## Text shown
**********

Studio album by Skunk Anansie
- Released: 17 September 2012
- Genre: Alternative rock, hard rock
- Length: 37:50
- Label: 100% Records; earMUSIC; Carosello;
- Producer: Chris Sheldon, Skunk Anansie

Skunk Anansie chronology
| Wonderlustre (2010) | Black Traffic (2012) | Anarchytecture (2016) |

= Black Traffic =

Black Traffic is a fifth studio album by English alternative rock band Skunk Anansie. It was released on 17 September 2012 through 100% Records, earMUSIC and Carosello Records.
The first single from the album is "I Believed in You" which is about people being disappointed in their politicians.

In 2012 it was awarded a silver certification from the Independent Music Companies Association, which indicated sales of at least 20,000 copies throughout Europe.

==Critical reception==

Black Traffic was met with "mixed or average" reviews from critics. At Metacritic, which assigns a weighted average rating out of 100 to reviews from mainstream publications, this release received an average score of 55, based on 6 reviews.

**********

## Dataset extract
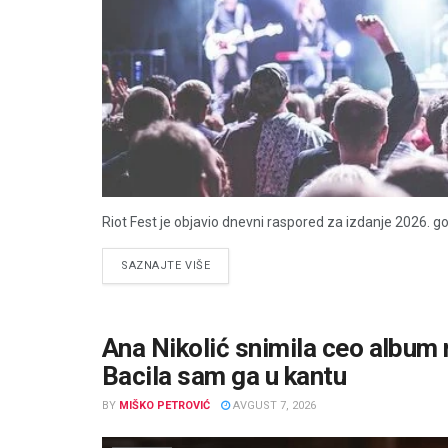
Riot Fest je objavio dnevni raspored za izdanje 2026. go
DETAILS
SAZNAJTE VIŠE
Ana Nikolić snimila ceo album n
Bacila sam ga u kantu
BY
MIŠKO PETROVIĆ
AVGUST 7, 2026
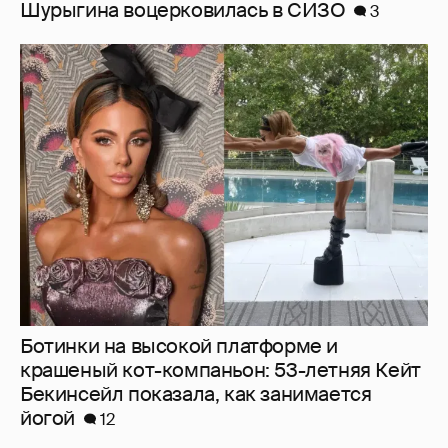
Ботинки на высокой платформе и
крашеный кот-компаньон: 53-летняя Кейт
Бекинсейл показала, как занимается
йогой
12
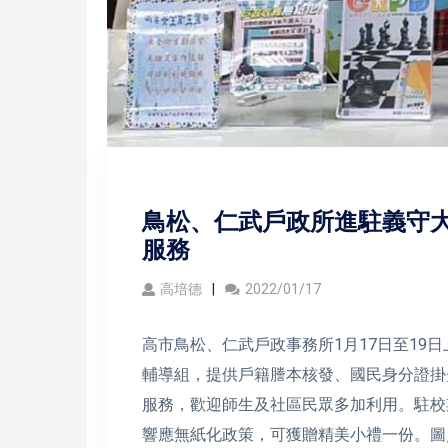
鳥松、仁武戶政所進駐義守大
服務
高培德
2022/01/17
高市鳥松、仁武戶政事務所1月17日至19
輔導組，提供戶籍謄本核發、國民身分證掛
服務，歡迎師生及社區民眾多加利用。駐校
響應無紙化政策，可獲贈精美小禮一份。圖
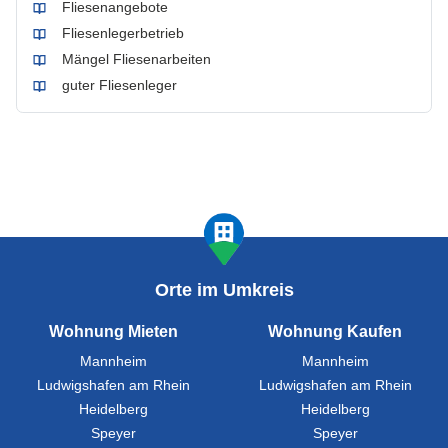
Fliesenangebote
Fliesenlegerbetrieb
Mängel Fliesenarbeiten
guter Fliesenleger
Orte im Umkreis
Wohnung Mieten
Wohnung Kaufen
Mannheim
Mannheim
Ludwigshafen am Rhein
Ludwigshafen am Rhein
Heidelberg
Heidelberg
Speyer
Speyer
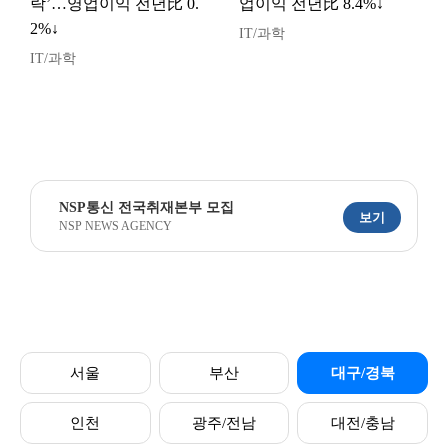
락’…영업이익 전년比 0.
업이익 전년比 8.4%↓
2%↓
IT/과학
IT/과학
NSP통신 전국취재본부 모집
보기
NSP NEWS AGENCY
서울
부산
대구/경북
인천
광주/전남
대전/충남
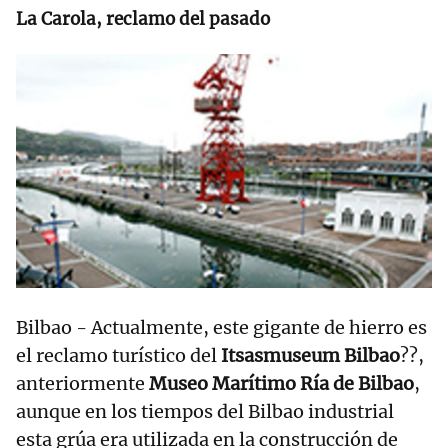
La Carola, reclamo del pasado
Bilbao - Actualmente, este gigante de hierro es
el reclamo turístico del
Itsasmuseum Bilbao
??,
anteriormente
Museo Marítimo Ría de Bilbao
,
aunque en los tiempos del Bilbao industrial
esta grúa era utilizada en la construcción de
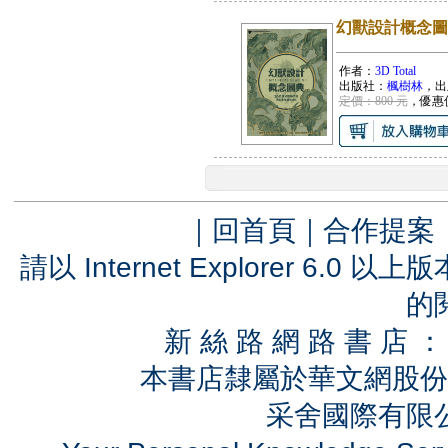
幻獸設計概念圖
作者：
3D Total
出版社：
楓樹林
，出
定價：800 元
，優惠
｜
回首頁
｜
合作提案
請以 Internet Explorer 6.
的
新 絲 路 網 路 書 
本書店隸屬於華文網股份
采舍國際有限公司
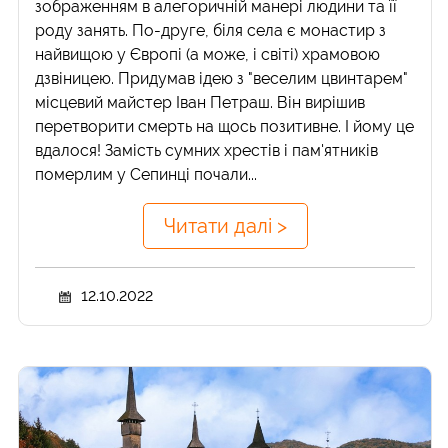
зображенням в алегоричній манері людини та її
роду занять. По-друге, біля села є монастир з
найвищою у Європі (а може, і світі) храмовою
дзвіницею. Придумав ідею з "веселим цвинтарем"
місцевий майстер Іван Петраш. Він вирішив
перетворити смерть на щось позитивне. І йому це
вдалося! Замість сумних хрестів і пам'ятників
померлим у Сепинці почали...
Читати далі >
12.10.2022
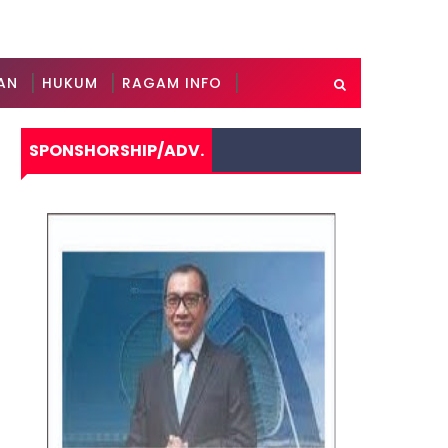
AN
HUKUM
RAGAM INFO
SPONSHORSHIP/ADV.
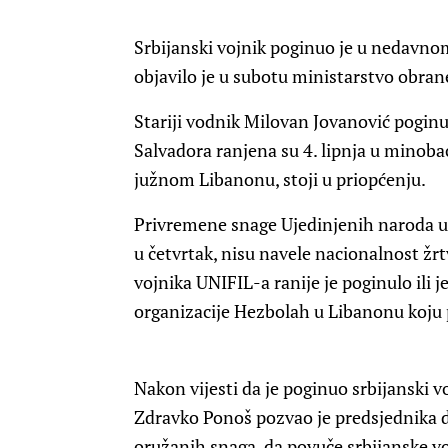
Srbijanski vojnik poginuo je u nedavn
objavilo je u subotu ministarstvo obrane
Stariji vodnik Milovan Jovanović poginuo 
Salvadora ranjena su 4. lipnja u mino
južnom Libanonu, stoji u priopćenju.
Privremene snage Ujedinjenih naroda u 
u četvrtak, nisu navele nacionalnost žrt
vojnika UNIFIL-a ranije je poginulo ili 
organizacije Hezbolah u Libanonu koju 
Nakon vijesti da je poginuo srbijanski v
Zdravko Ponoš pozvao je predsjednika 
oružanih snaga, da povuče srbijanske voj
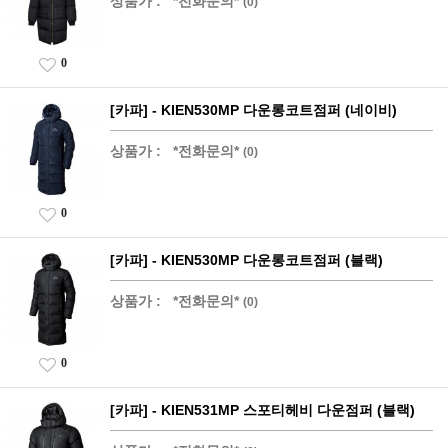
상품가 :
*전화문의*
(0)
0
[카파] - KIEN530MP 다운롱코트점퍼 (네이비)
상품가 :
*전화문의*
(0)
0
[카파] - KIEN530MP 다운롱코트점퍼 (블랙)
상품가 :
*전화문의*
(0)
0
[카파] - KIEN531MP 스포티헤비 다운점퍼 (블랙)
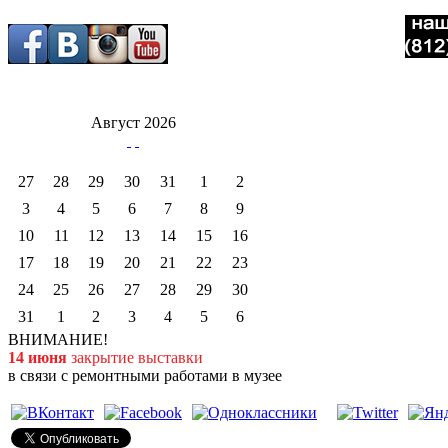
Август 2026
27
28
29
30
31
1
2
3
4
5
6
7
8
9
10
11
12
13
14
15
16
17
18
19
20
21
22
23
24
25
26
27
28
29
30
31
1
2
3
4
5
6
ВНИМАНИЕ!
14 июня
закрытие выставки
в связи с ремонтными работами в музее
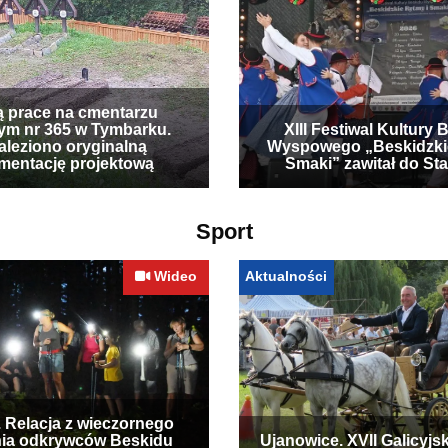
ą prace na cmentarzu
ym nr 365 w Tymbarku.
XIII Festiwal Kultury 
leziono oryginalną
Wyspowego „Beskidzki
mentację projektową
Smaki” zawitał do Sta
Sport
Wideo
Aktualności
. Relacja z wieczornego
ia odkrywców Beskidu
Ujanowice. XVII Galicyjs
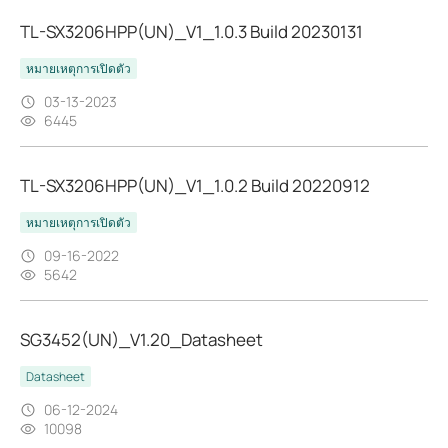
TL-SX3206HPP(UN)_V1_1.0.3 Build 20230131
หมายเหตุการเปิดตัว
03-13-2023
6445
TL-SX3206HPP(UN)_V1_1.0.2 Build 20220912
หมายเหตุการเปิดตัว
09-16-2022
5642
SG3452(UN)_V1.20_Datasheet
Datasheet
06-12-2024
10098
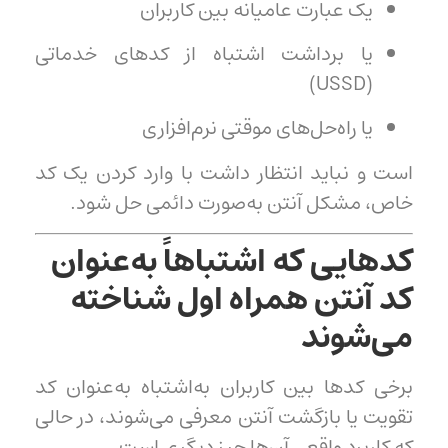
یک عبارت عامیانه بین کاربران
یا برداشت اشتباه از کدهای خدماتی
(USSD)
یا راه‌حل‌های موقتی نرم‌افزاری
است و نباید انتظار داشت با وارد کردن یک کد
خاص، مشکل آنتن به‌صورت دائمی حل شود.
کدهایی که اشتباهاً به‌عنوان
کد آنتن همراه اول شناخته
می‌شوند
برخی کدها بین کاربران به‌اشتباه به‌عنوان کد
تقویت یا بازگشت آنتن معرفی می‌شوند، در حالی
که کاربرد واقعی آن‌ها چیز دیگری است.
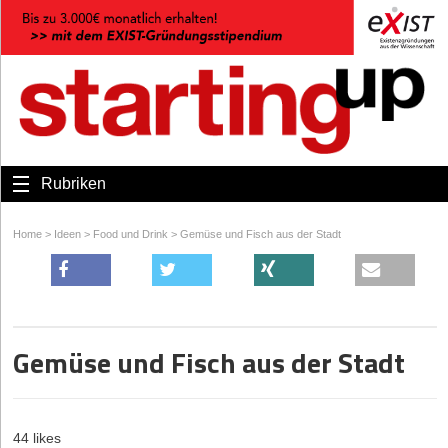
Rubriken
Home
>
Ideen
>
Food und Drink
>
Gemüse und Fisch aus der Stadt
Gemüse und Fisch aus der Stadt
44 likes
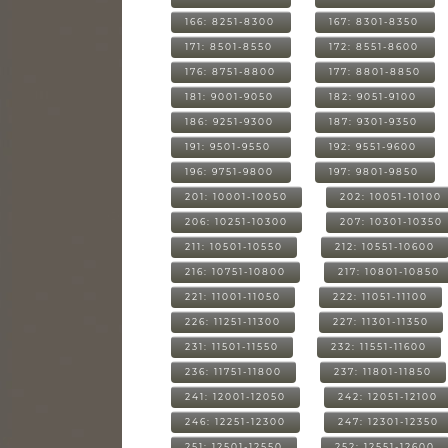
166: 8251-8300
167: 8301-8350
171: 8501-8550
172: 8551-8600
176: 8751-8800
177: 8801-8850
181: 9001-9050
182: 9051-9100
186: 9251-9300
187: 9301-9350
191: 9501-9550
192: 9551-9600
196: 9751-9800
197: 9801-9850
201: 10001-10050
202: 10051-10100
206: 10251-10300
207: 10301-10350
211: 10501-10550
212: 10551-10600
216: 10751-10800
217: 10801-10850
221: 11001-11050
222: 11051-11100
226: 11251-11300
227: 11301-11350
231: 11501-11550
232: 11551-11600
236: 11751-11800
237: 11801-11850
241: 12001-12050
242: 12051-12100
246: 12251-12300
247: 12301-12350
251: 12501-12550
252: 12551-12600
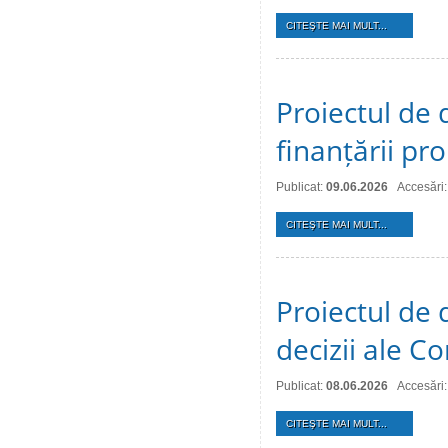
CITEŞTE MAI MULT...
Proiectul de 
finanțării pro
Publicat:
09.06.2026
Accesări
CITEŞTE MAI MULT...
Proiectul de 
decizii ale Co
Publicat:
08.06.2026
Accesări
CITEŞTE MAI MULT...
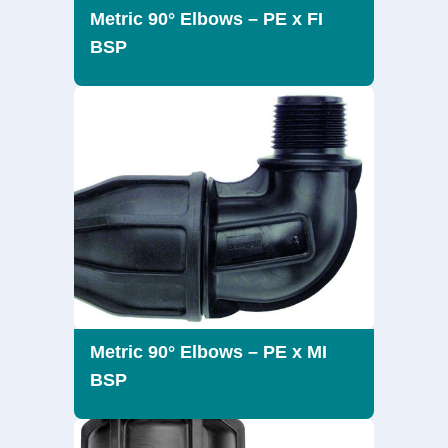
Metric 90° Elbows – PE x FI
BSP
Metric 90° Elbows – PE x MI
BSP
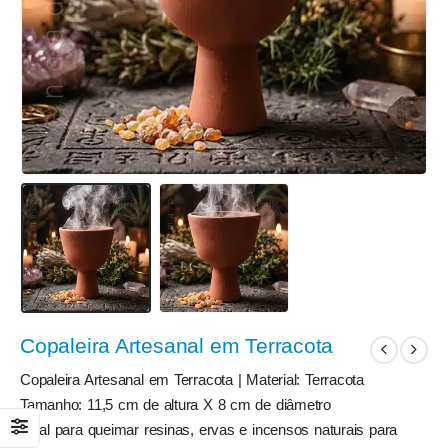
Copaleira Artesanal em Terracota
Copaleira Artesanal em Terracota | Material: Terracota
Tamanho: 11,5 cm de altura X 8 cm de diâmetro
Ideal para queimar resinas, ervas e incensos naturais para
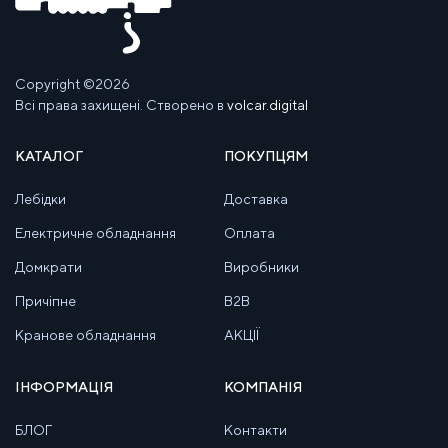
Copyright ©2026
Всі права захищені. Створено в
volcar.digital
КАТАЛОГ
ПОКУПЦЯМ
Лебідки
Доставка
Електричне обладнання
Оплата
Домкрати
Виробники
Причіпне
B2B
Кранове обладнання
АКЦІЇ
ІНФОРМАЦІЯ
КОМПАНІЯ
БЛОГ
Контакти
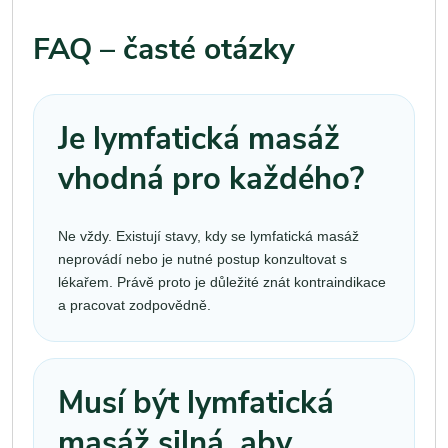
FAQ – časté otázky
Je lymfatická masáž
vhodná pro každého?
Ne vždy. Existují stavy, kdy se lymfatická masáž
neprovádí nebo je nutné postup konzultovat s
lékařem. Právě proto je důležité znát kontraindikace
a pracovat zodpovědně.
Musí být lymfatická
masáž silná, aby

**********

## Work request A
Print the passage of the Black Traffic article from "Studio album by Skunk" up to and including "in their politicians.".
## Work request B
In the Black Traffic article, what level of sales did the silver certification from the Independent Music Companies Association indicate?
## Work request C
Rewrite the paragraph of the Black Traffic article that begins "Black Traffic was met with" as a short list that keeps its main facts.

## Answer box A
Studio album by Skunk Anansie
- Released: 17 September 2012
- Genre: Alternative rock, hard rock
- Length: 37:50
- Label: 100% Records; earMUSIC; Carosello;
- Producer: Chris Sheldon, Skunk Anansie

Skunk Anansie chronology
| Wonderlustre (2010) | Black Traffic (2012) | Anarchytecture (2016) |

= Black Traffic =

Black Traffic is a fifth studio album by English alternative rock band Skunk Anansie. It was released on 17 September 2012 through 100% Records, earMUSIC and Carosello Records.
The first single from the album is "I Believed in You" which is about people being disappointed in their politicians.

## Answer box B
Sales of at least 20,000 copies throughout Europe.

## Answer box C
- Reviews from critics were "mixed or average."
- Metacritic gives a weighted average rating out of 100 to reviews from mainstream publications.
- The album's Metacritic average score was 55, based on 6 reviews.